A l'occasion de la parution de l’anthologie Dimension Uchronie 1, dirigée par Bertrand Campeis, aux éditions Rivière Blanche, Florie Vignon revient sur l'écriture de sa nouvelle, Gengis.

Actusf : Bonjour, Pourriez-vous vous présenter et nous parler de votre parcours en tant qu'écrivaine ?

Florie Vignon : Je m’appelle Florie, et j’explore les possibles avec optimisme à travers mon art. Je suis à la fois écrivaine de SF et polar, mais aussi poétesse, illustratrice en apprentissage, créatrice de contenu sur internet et chef de communication en France pour un studio de jeux vidéo.

L’écriture est un moyen d’expression qui me suit depuis la petite enfance, où j’ai toujours énormément lu et beaucoup expérimenté avec l’écriture. Dans ma vingtaine, j’ai été rattrapée par l’esprit rationnel de notre époque et j’ai un peu délaissé l’écriture créative pour me tourner vers un diplôme de communication. J’ai ensuite commencé à travailler dans le jeu vidéo.

* Relevé *
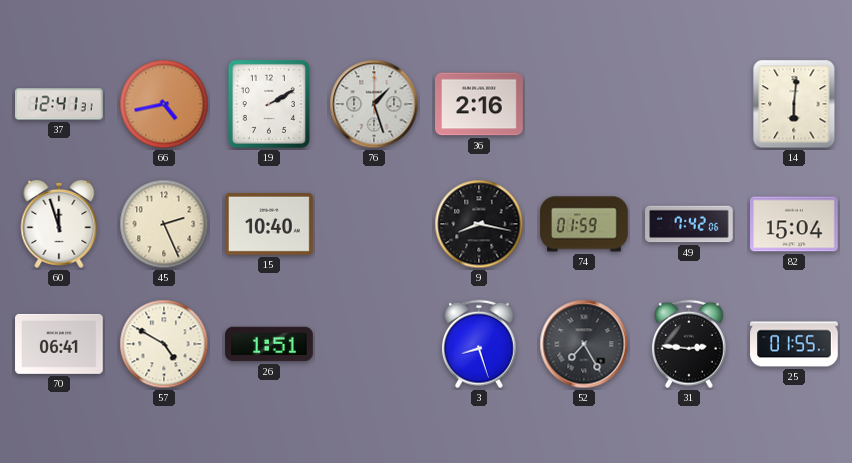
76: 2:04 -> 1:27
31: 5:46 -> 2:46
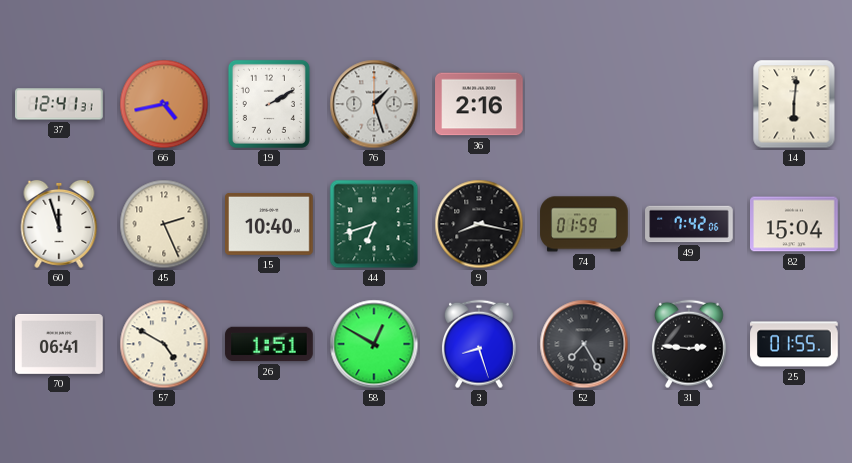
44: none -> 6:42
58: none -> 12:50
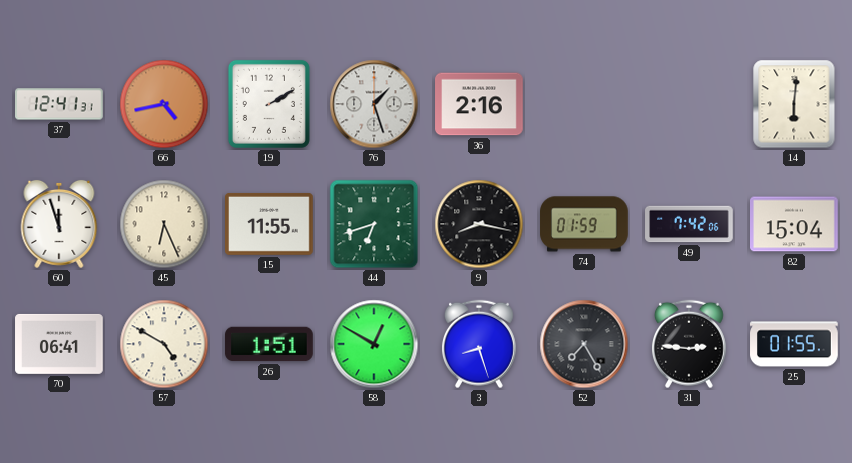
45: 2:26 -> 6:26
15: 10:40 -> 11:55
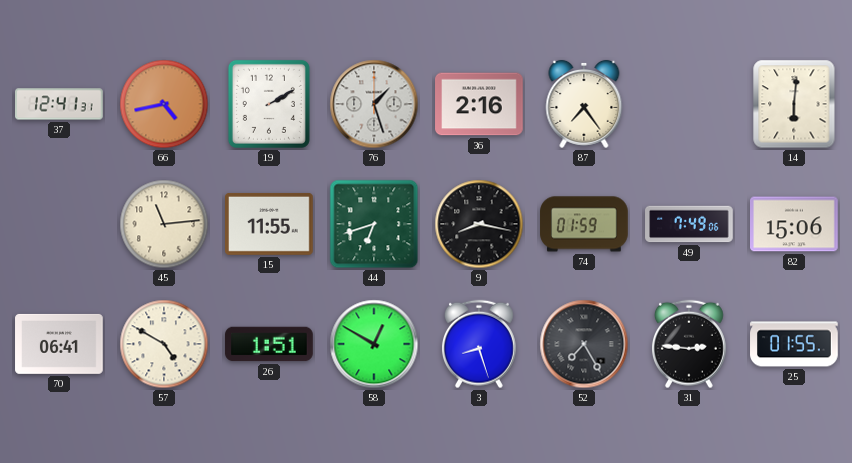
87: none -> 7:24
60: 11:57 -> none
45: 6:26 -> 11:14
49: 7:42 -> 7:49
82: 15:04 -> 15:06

* Consigne *
Reproduisez tel quel le passage de l'entretien qui s'ouvre sur les mots contenant « L’écriture est un » et se clôt sur « le jeu vidéo. ». Les lignes ne sont pas utiles ici.

* Solution *
L’écriture est un moyen d’expression qui me suit depuis la petite enfance, où j’ai toujours énormément lu et beaucoup expérimenté avec l’écriture. Dans ma vingtaine, j’ai été rattrapée par l’esprit rationnel de notre époque et j’ai un peu délaissé l’écriture créative pour me tourner vers un diplôme de communication. J’ai ensuite commencé à travailler dans le jeu vidéo.